In this passage, Jesus’ call to hate both family and self is a call to rejection, not homicide. Some scholars are content to stop at this point, saying disciples should love Jesus to the neglect of their families—an action that could be interpreted as hate.[4] However, this would stand in contradiction to Jesus’ instructions concerning proper love for both neighbor and family as discussed above.[5]

The majority of scholars are in agreement that the concept of hate (or “rejection” as we have said) is idiomatic for a subordination of loyalties.[6] “Hate” in this context demands the rejection of loyalty to family and even self for the purpose of following Jesus with a whole heart. All other people or things must come second to your pursuit of relationship with Jesus. Matthew 10:37 brings this concept out in its take on Jesus’ words: “Whoever loves father or mother more than me is not worthy of me, and whoever loves son or daughter more than me is not worthy of me” (emphasis added). As noted New Testament scholar Darrell Bock reminds us, Jesus is to be our “first love” and all others second. We must be prepared to reject family and even self for the sake of discipleship.[7]

The happy result of putting Jesus first will be being a better spouse and parent. By not worshiping the idols of marriage and family, and instead worshiping the Creator that gave them to us as good gifts, we are able to lead better and love better.

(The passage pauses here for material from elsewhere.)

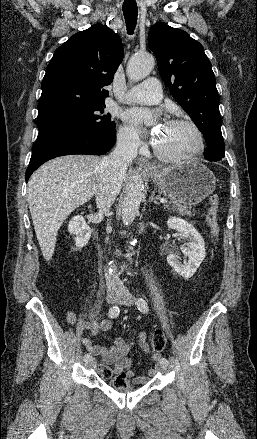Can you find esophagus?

I just pray Driscoll would see that this also applies to Malachi 1:3 & Romans 9:13!

Naa, being a calvinist, he would just say god really loves those he cast into everlasting torment, just that he loves his glory more.
after all “God is first for himself”! (piper) :frowning:

Excellent, Alex! He will come to understand the full implications of that someday – maybe it will be sooner than you expect, Michael. (With God, all things are possible!)

Sonia

Well I see something rather different in this than Driscoll and the scholars that he references.

Funny but I just read this same passage in Matthew this morning and sat there for a bit wondering about it and asking God to help me see.

Driscoll says it means this:

So, according to Driscoll I should pursue my relationship with Jesus above all other loyalties. Things and people come second. What does this actually mean? How exactly do I make sure my pursuit order is correct? I was told for years in church to make sure my priorities are: 1) god, 2) church, 3) family, 4) country. At least I think that was the order – it changed sometimes based on who was giving it.

How do I love God more than my wife? Suppose I’m holed up in my study putting God first with my daily quiet time, reading, praying, worshipping, and pursuing that number one most important relationship. Meanwhile, my wife is downstairs getting the kids up, making breakfast, getting ready for work, while I’m upstairs relating with God. Is this OK because I’m putting God first? Is God happy that this is how I’m putting Him first?

I realize this example is probably a straw man but I really think Driscoll’s teaching leads to this sort of absurdity. We become stressed to make sure we are spending more time with God than we are with our spouse, or father, or brother…

I think Jesus was teaching something very different than this.

How do we love God and put Him first? It’s by loving what God loves and wanting what God wants. What does God love? Well for one, He loves my wife – to the point of dying for her. So, if I really love my wife and see her as He does then I’ll be downstairs caring for her every morning even if it means sacrificing my quite time.

We put God first by loving people – all people.

This is the point of Jesus using the word hate. People naturally tend to hate other people – the Jews hated the Samaritans, that Hatfields hated the McCoys. We love our families and don’t want anything bad to happen to them while we turn a blind eye when someone else’s family in some other culture is bombed to smithereens so that our family can be free from terror.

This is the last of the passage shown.